[[ GIVEN MATERIAL, beginning ]]

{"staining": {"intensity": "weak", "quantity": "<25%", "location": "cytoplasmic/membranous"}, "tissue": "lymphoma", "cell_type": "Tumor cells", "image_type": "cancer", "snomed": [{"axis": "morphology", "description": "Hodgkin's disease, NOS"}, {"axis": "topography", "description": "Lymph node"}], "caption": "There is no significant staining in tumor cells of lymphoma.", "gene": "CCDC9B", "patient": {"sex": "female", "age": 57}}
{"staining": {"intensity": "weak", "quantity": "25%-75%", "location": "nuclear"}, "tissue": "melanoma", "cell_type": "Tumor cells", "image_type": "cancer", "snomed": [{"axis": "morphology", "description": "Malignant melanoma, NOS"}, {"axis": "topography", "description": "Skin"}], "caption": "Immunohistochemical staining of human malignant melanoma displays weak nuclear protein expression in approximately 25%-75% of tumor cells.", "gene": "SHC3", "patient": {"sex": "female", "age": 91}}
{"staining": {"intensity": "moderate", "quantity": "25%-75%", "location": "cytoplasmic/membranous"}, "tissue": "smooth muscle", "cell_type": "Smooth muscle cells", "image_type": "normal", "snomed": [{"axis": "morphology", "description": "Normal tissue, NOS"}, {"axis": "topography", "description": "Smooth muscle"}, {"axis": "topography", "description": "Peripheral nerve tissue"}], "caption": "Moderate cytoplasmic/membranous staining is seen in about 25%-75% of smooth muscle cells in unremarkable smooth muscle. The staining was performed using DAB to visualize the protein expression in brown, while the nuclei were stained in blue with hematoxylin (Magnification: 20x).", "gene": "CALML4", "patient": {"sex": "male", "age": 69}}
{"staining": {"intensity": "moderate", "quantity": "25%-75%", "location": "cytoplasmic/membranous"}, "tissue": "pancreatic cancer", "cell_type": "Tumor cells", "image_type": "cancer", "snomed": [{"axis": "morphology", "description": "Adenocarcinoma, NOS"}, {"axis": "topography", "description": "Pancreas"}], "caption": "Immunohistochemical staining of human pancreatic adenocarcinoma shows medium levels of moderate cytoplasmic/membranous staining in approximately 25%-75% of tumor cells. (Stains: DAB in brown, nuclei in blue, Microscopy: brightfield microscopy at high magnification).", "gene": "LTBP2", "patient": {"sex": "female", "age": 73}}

[[ GIVEN MATERIAL, end ]]

• PROMPT: Lines after the one containing "of human malignant" are not wanted; repeat exactly each line above from the first up to and including it.

• EXERCISE SOLUTION:
{"staining": {"intensity": "weak", "quantity": "<25%", "location": "cytoplasmic/membranous"}, "tissue": "lymphoma", "cell_type": "Tumor cells", "image_type": "cancer", "snomed": [{"axis": "morphology", "description": "Hodgkin's disease, NOS"}, {"axis": "topography", "description": "Lymph node"}], "caption": "There is no significant staining in tumor cells of lymphoma.", "gene": "CCDC9B", "patient": {"sex": "female", "age": 57}}
{"staining": {"intensity": "weak", "quantity": "25%-75%", "location": "nuclear"}, "tissue": "melanoma", "cell_type": "Tumor cells", "image_type": "cancer", "snomed": [{"axis": "morphology", "description": "Malignant melanoma, NOS"}, {"axis": "topography", "description": "Skin"}], "caption": "Immunohistochemical staining of human malignant melanoma displays weak nuclear protein expression in approximately 25%-75% of tumor cells.", "gene": "SHC3", "patient": {"sex": "female", "age": 91}}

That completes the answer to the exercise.